LNB #037: Messy, the New Neat (organization & productivity)

Neatness makes my head hurt. Really. Turn on the TV and you can see show after show wherein an "organizer" will show up and begin the military march towards organization. Too many nick knacks? They've gotta go? Old paintings that remind you of a former, more creative time? History. What I initially found so unnerving is how they would whisk the home or business owner out of the scene of the crime and then, when they returned, they would have a beautiful new space...and be left there to try to get something done based on what someone else thought was workable.

Jeremy Caplan, in Time magazine article "Messy is the New Neat" says is plainly: "neatness is overrated."

I once had an organizer attach herself to me at a gathering. She asked me about the piles and clutter which, according to her, must be busying-up my space. Didn't have any. Then she went to work, peppering me with questions about where I may be accumulating "stuff" I didn't need. Finally, after several interminable minutes, she pounced: "Icons! Your clutter is in your computer!"

Rather than asking me if what I was doing worked, she started with the assumption that it simply couldn't...and then began offering her services to me in earnest. I found myself blinking at her over my raised soda and lime, trying to remember the quickest way to get my coat and head to the door.

Truth is, I've been a neatness Nazi with my husband, Garland: I just didn't like how he worked. In an early fit of newlywed togetherness, I'd insisted that we share a home office. That lasted about 2 months before his piles of stuff began their blob-like trek towards my shrinking corner of the room. That stuff was alive, I swear it.

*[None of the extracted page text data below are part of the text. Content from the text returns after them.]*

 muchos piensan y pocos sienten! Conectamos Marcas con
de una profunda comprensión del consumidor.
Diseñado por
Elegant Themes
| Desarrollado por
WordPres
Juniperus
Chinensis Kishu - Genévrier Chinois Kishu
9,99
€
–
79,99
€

On the other hand, I'd been the training partner of another consultant, Rick. He was notorious for only working on one thing at a time and having only those things he needed immediately on his desk. We despised him. Fast forward and there I was, eyeing Garland's stuff like it was a disease.

Looking with an eye towards workability, Garland's way of working works for him, just as my desktop full of icons works for me and Rick's polished desk worked for him.

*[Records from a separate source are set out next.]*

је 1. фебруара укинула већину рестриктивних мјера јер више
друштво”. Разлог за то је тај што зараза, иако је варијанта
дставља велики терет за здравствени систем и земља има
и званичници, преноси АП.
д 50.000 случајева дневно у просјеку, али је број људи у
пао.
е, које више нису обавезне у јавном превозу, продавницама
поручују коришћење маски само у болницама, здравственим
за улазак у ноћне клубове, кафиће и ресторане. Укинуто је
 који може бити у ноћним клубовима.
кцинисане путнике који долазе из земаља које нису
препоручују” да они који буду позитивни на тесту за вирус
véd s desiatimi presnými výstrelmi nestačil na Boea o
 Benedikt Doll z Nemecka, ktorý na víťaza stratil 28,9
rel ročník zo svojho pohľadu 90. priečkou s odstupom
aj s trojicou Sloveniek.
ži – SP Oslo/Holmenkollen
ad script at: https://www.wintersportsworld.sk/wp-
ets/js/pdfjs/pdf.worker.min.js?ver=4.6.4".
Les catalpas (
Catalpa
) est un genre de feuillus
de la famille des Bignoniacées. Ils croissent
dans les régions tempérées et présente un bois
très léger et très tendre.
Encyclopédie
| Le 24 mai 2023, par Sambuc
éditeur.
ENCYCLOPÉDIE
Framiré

Where did we get it that there was one way to organize? Peering into Garland's office, there is a logic to the piles that take up every corner of his space. He's crammed in his electric train run, tools, a bookcase that's full, two desks, a file cabinet and then there's the closet. He seems to defy my every attempt to straighten it up, but talks about "getting it together" almost every day.

It's just how he works.

There was a time when organization was considered a sign of an organized, disciplined mind. Clutter on the desk: clutter in the mind. Not so. Moderate mess is an indicator of nothing important about a person's character. Note: I said moderate. I'd been asked to help a woman from my hometown with a criminally messy house (yes, the police were involved) -- it wasn't safe for her or her small children and was an unfortunate sign of a serious mental condition. We threw most of what she owned away (it was all irretrievably soiled). That's something altogether different...and frightening.

People don't think the same way and they don't organize the same way. Me? I think in parallel, keeping several projects going at one time. Others, like Garland or Rick, may keep several things out, but only work on one at a time.

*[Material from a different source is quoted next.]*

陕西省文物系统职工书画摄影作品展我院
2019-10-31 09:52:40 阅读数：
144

Caplan talks about effectiveness and how well people perform. Banish, the article suggests, the two hours a day straightening up. Use that time, instead, to be with family or advance your business or career. Authors Eric Abrahamson and David Freedman point to an example of serendipitous dot-connecting through paper desk clutter that lead to a Nobel prize winning scientist seeing a connection between cells and hormones. Their book, A Perfect Mess: The Hidden Benefits of Disorder--How Crammed Closets, Cluttered Offices, and On-the-Fly Planning Make the World a Better Place touts the benefits of relaxing schedules, foregoing compulsive filing, making friends with laptop clutter and, generally making peace with clutter.

I'm not a fan of one size clothing or solutions. If you love to straighten and it energizes you, allowing you time to think problems through in new ways -- have at it. If it becomes one more thing on your "to do" list, consider dropping it.